[Data extracted from a collection]
────────────────────
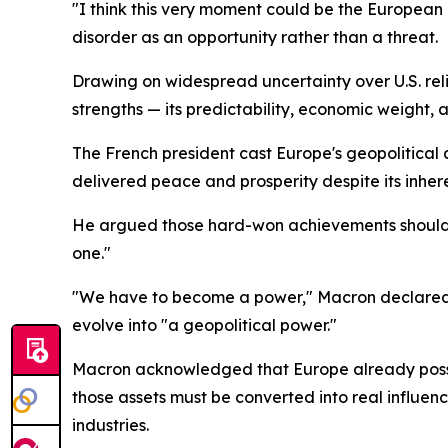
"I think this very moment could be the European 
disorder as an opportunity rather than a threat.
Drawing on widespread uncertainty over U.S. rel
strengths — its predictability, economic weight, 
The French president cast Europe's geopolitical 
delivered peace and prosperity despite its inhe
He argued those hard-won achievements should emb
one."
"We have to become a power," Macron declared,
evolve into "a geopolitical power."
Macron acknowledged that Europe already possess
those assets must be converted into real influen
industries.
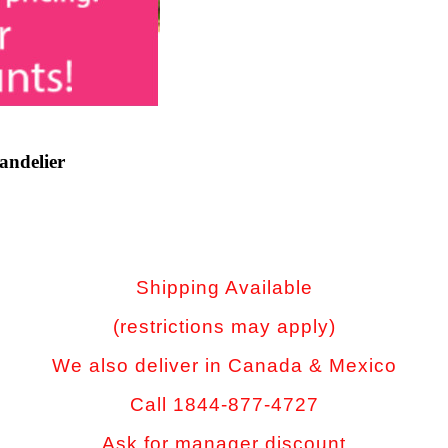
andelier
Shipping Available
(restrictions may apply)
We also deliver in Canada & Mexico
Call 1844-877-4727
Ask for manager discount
────────────────────
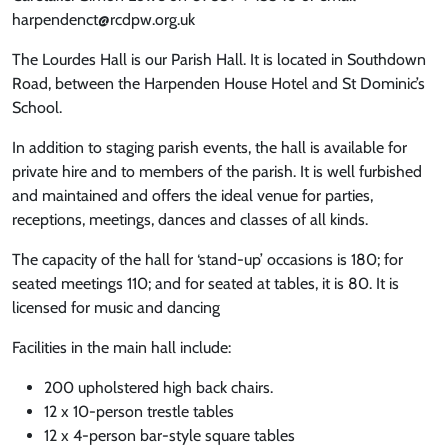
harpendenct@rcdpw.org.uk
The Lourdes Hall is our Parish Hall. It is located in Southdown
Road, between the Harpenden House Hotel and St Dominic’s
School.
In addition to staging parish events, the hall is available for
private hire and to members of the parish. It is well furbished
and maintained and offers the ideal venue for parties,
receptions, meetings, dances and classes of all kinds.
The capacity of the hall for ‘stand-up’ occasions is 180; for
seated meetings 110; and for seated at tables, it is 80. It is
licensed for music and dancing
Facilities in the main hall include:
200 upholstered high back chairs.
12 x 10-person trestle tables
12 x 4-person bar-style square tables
────────────────────
▶ Work task:
What you return must be the lines above that run from the line with "be the European" to the line with "Macron acknowledged that", inclusive, each copied exactly.

▶ Response box:
"I think this very moment could be the European 
disorder as an opportunity rather than a threat.
Drawing on widespread uncertainty over U.S. rel
strengths — its predictability, economic weight, 
The French president cast Europe's geopolitical 
delivered peace and prosperity despite its inhe
He argued those hard-won achievements should emb
one."
"We have to become a power," Macron declared,
evolve into "a geopolitical power."
Macron acknowledged that Europe already possess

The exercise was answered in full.